Monday, December 15, 2008

I Have Lost Control of My Characters

If I ever had it, that is. Over the weekend this work-in-progress took a dark turn as something bad happened to a character I've come to really like.

I say "happened" like I had nothing to do with it, and that's in fact exactly what it felt like. He made a series of bad choices and they caught up with him and it was heartbreaking to read it -- to discover it appearing on the screen even though I was the one typing it. The worst part was, once I realized it was happening, I knew it had to happen that way. There have to be consequences, otherwise the story is a cheat somehow.

Still, it affected me. Strangely and intensely, sending me into a sadness for most of Sunday. The upside, of course (to paraphrase Stephen King) is that if even I didn't know this was coming, it will surprise readers even more.

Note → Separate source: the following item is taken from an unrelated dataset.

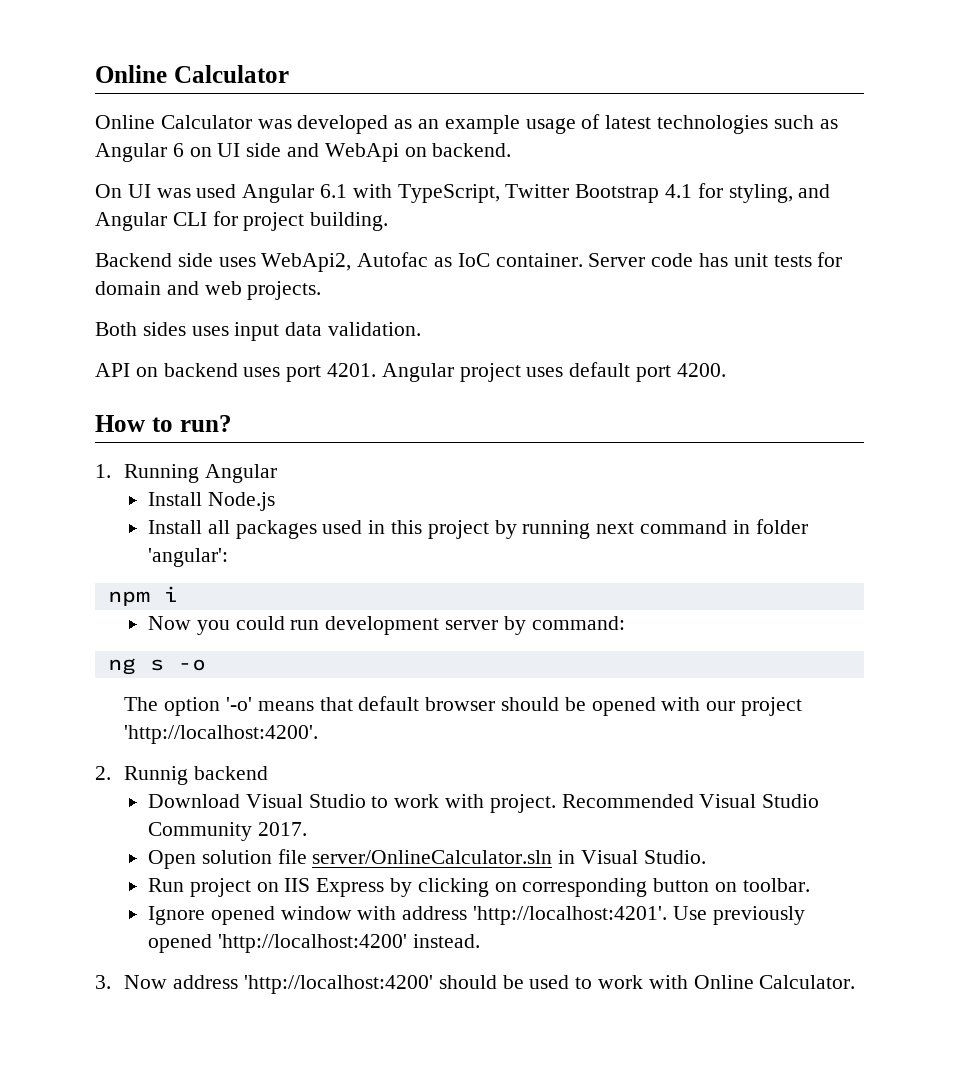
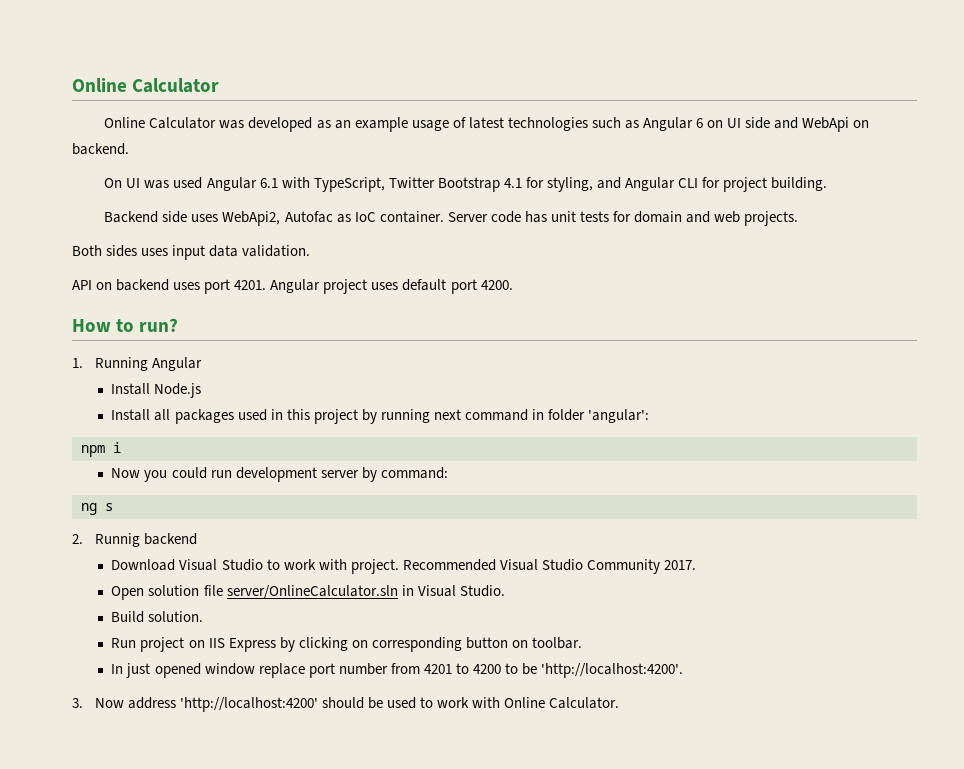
[177,659,206,671] [124,696,802,716] [124,725,319,744] -o // The option '-o' means that default browser should be opened with our project 'http://localhost:4200'. -> (113, 507) none
(706, 857) none -> [111,611,204,623] // Build solution.
[147,906,805,925] [147,934,480,953] Ignore opened window with address 'http://localhost:4201'. Use previously opened 'http://localhost:4200' instead. -> [111,663,684,678] In just opened window replace port number from 4201 to 4200 to be 'http://localhost:4200'.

24000 words and change so far. I'm coming for you, 30,000!

2 comments:

*~sis~* said...

that's interesting, coming to terms with the character. i'm trying to figure out if my little characters need to be developed more in my head first or if i should just let them flow onto the paper. curious to know how everyone else does this...

S R Wood said...

Hi Sis, I wish I knew the answer to your question. I'm not sure I could write a draft with the characters fully formed, since part of what happens in that first draft (for me, anyway) is that I discover who they are, what they care about, what they're afraid of, etc.

Of course you have to have some of that pinned down before starting, but I try to stay flexible.

Sometimes there's a dialogue between the draft and my notes, where I might revise the outline to account for the direction the story is taking, or try to steer the story back to the outline. I have to admit, though, in the first draft I don't worry too much about that stuff, I just get. it. down. on. paper.